12 thoughts on “Melkor’s secret vice.

  1. Thank you for this, Olga. I very much like the way you have introduced the Osanwe Kenta here, and Melkor’s ability to use words to sway the minds of the Noldor. You always give me something to think about.

    1. I’m so glad you enjoyed it!
      It all just struck me as I was reading this incredible manuscript. Ósanwe-kenta is definitely one of my most favourite pieces.

  2. I agree wholeheartedly with Tom! You always give me a lot to think about. I wonder to what extent Tolkien is revealing something of his own inner life and struggles. It is a principle that he often alludes to that the people of light are aware of the temptation to darkness whereas those who have chosen the dark cannot imagine any other choice but their own. Tolkien, more than most, knew the power of language for good and for ill use.

    1. Oh, thank you for these kind words 🙂
      It’s an interesting idea to ponder. I guess Tolkien’s being aware of the power of language made him so particular about the words he himself used. Hence numerous changes he made even in the tiniest details in his manuscripts – he wanted to be understood properly and they way he’d intended. And, I believe, Tolkien himself experienced the power of words over himself when reading Beowulf, for instance, or merely hearing the sound of Finnish which enchanted him.

      1. I have read that Tolkien could feel the reality of a word and could do so in many languages. It was probably what made him unhappy about the thinness of so much modern literature. Perhaps it also points to the power of his own writing.

      2. What an incredible talent he had! I really can’t stop admiring it. No wonder he created his own languages so carefully, making sure the words reflected their meanings and suited it.

  3. What an amazing insight. I haven’t read this issue of VT and I had no idea Tolkien had written on Melkor’s abilities as a language manipulator–though of course I know that Sauron was himself a (largely unsuccessful) language creator.

    I think there are some interesting parallels to be drawn between the splintering of the Black Speech Sauron invented, and the general splintering and petering out and fracturing of the auxiliary languages which were all the rage in Europe during Tolkien’s youth.

    1. Thank you! 🙂
      That’s an interesting point you’ve got here. It does need some pondering. The Black Speech seems a rather feeble language to me. Falling out of use so quickly after Sauron’s downfall in the Second Age and returning with his arising again hint at a rather dependant existence of the language. It seems like “while the master is not looking, let’s use some other language”. Not a very viable creation.

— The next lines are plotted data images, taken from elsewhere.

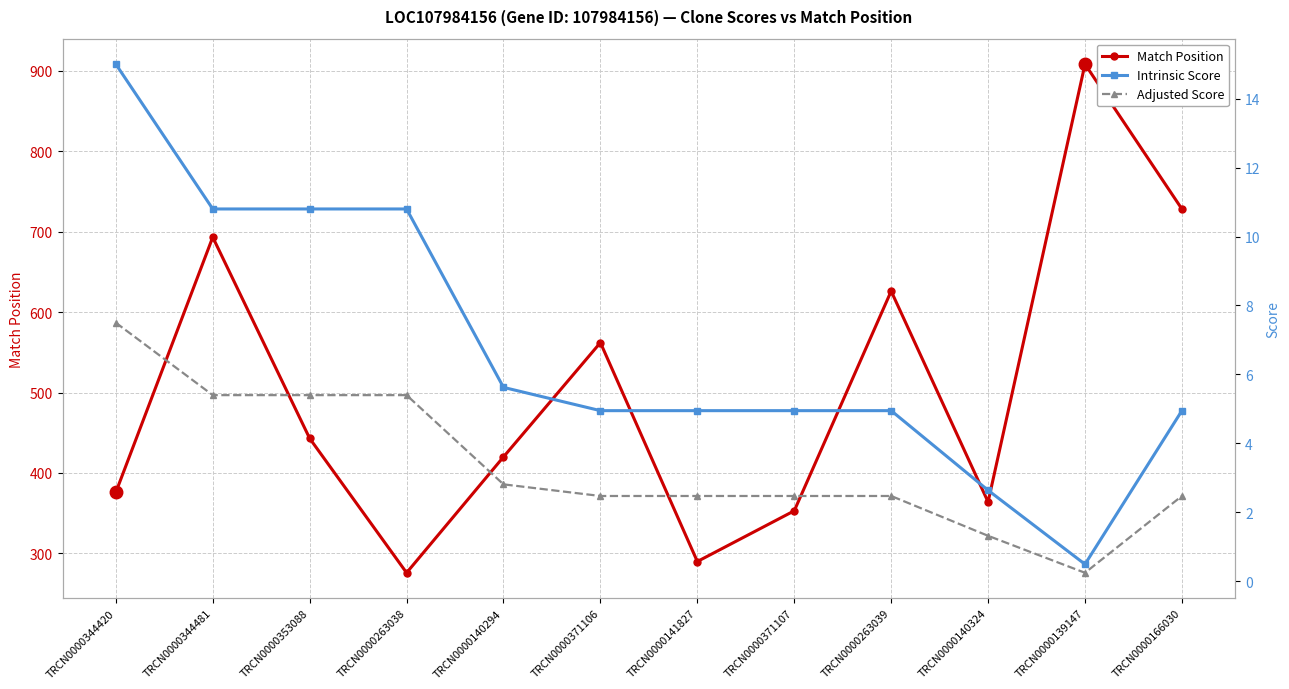

The Adjusted Score series shows 5.4 at TRCN0000263038. True or false?

True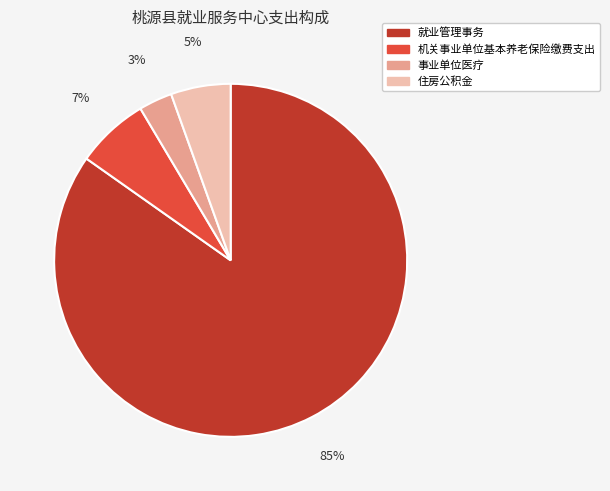

The 住房公积金 slice represents 5% of the pie. True or false?

True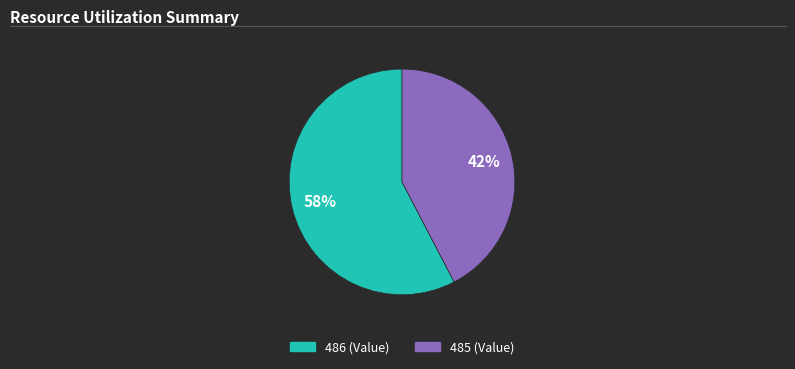

How many slices are in this pie chart?

2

  4. I have just come back to this and have re-read it in the light of our conversation about Melkor’s inability to create in the way that Aule does (although only with the permission of Illuvatar.) His ability with language also seems to belong to the period before he withdraws to his fortress of Angband. I agree entirely with you that as his soul grows darker so he is increasingly left with only his massive power to rely upon. I am grateful to you for this insight, that reliance upon power is the consequence of and leads to a shrinking of the soul. If only we understood this but I fear that there are those who think that the soul is of little value in comparison to gaining power over others.

    1. I believe you’re right here in saying that his language skill is essentially pre-return to Angband. His lust for power ruined him and all of his great skills. Melkor’s spirit reduced to naught and the bodily prevailed over the spiritual.

  5. As Tolkien lived through the early half of the 20th century when Nazism was rearing it’s ugly head, he was probably very much aware of how people like Hitler were able to sway people into beleiving, agreeing with and carrying out atrocious acts by making them believe that it was for the greater good. Watch the film about Sophie Scholl and what happened to her and her friends. He even wrote a letter to a German publisher rebuffing them for assuming that he was in agreement with the Nazi regime. It’s clearly a warning to how your way of thinking, the ideas you have, what you believe, how you act and how your morals can be twisted and misused.